***** Extract to read

- Venue: Wuhuan Gymnasium
- Dates: 30–31 January 2007
- Competitors: 27 from 6 nations

Medalists
| gold medal | South Korea Song Kyung-taek, Kim Hyun-kon, Ahn Hyun-soo, Lee Ho-suk, Kim Byeong-jun |
| silver medal | China Li Ye, Sui Baoku, Liu Xiaoliang, Hu Ze, Wang Hongyang |
| bronze medal | Japan Junji Ito, Satoru Terao, Shinichi Tagami, Satoshi Sakashita |

= Short-track speed skating at the 2007 Asian Winter Games – Men's 5000 metre relay =

The men's 5000 metre relay at the 2007 Asian Winter Games was held on January 30 and 31, 2007 at Wuhuan Gymnasium, China.

==Schedule==
All times are China Standard Time (UTC+08:00)

| Date | Time | Event |
|---|---|---|
| Tuesday, 30 January 2007 | 20:28 | Semifinals |
| Wednesday, 31 January 2007 | 21:10 | Final |

==Results==
- Legend
- DNF — Did not finish

===Semifinals===
- Qualification: 1–2 → Final (Q)

**********

## Tasks to perform
1. Rewrite the men's relay page from "- Venue: Wuhuan" through "Wuhuan Gymnasium, China.", putting "Wuhuan Arena" wherever "Wuhuan Gymnasium" appears.
2. Which skaters does the men's relay page list for the gold-medal team?
The entries after the men's relay page are separate material.

***** Listed entries

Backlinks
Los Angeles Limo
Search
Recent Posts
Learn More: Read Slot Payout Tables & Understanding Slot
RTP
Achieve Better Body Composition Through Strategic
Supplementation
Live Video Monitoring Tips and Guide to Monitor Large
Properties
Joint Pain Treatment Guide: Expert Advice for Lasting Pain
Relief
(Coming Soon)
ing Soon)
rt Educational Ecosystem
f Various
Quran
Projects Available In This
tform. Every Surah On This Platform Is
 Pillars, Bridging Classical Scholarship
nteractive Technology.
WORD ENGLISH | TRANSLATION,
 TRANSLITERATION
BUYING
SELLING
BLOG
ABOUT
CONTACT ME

**********

## Numbered responses
1.
- Venue: Wuhuan Arena
- Dates: 30–31 January 2007
- Competitors: 27 from 6 nations

Medalists
| gold medal | South Korea Song Kyung-taek, Kim Hyun-kon, Ahn Hyun-soo, Lee Ho-suk, Kim Byeong-jun |
| silver medal | China Li Ye, Sui Baoku, Liu Xiaoliang, Hu Ze, Wang Hongyang |
| bronze medal | Japan Junji Ito, Satoru Terao, Shinichi Tagami, Satoshi Sakashita |

= Short-track speed skating at the 2007 Asian Winter Games – Men's 5000 metre relay =

The men's 5000 metre relay at the 2007 Asian Winter Games was held on January 30 and 31, 2007 at Wuhuan Arena, China.

2. Song Kyung-taek, Kim Hyun-kon, Ahn Hyun-soo, Lee Ho-suk, Kim Byeong-jun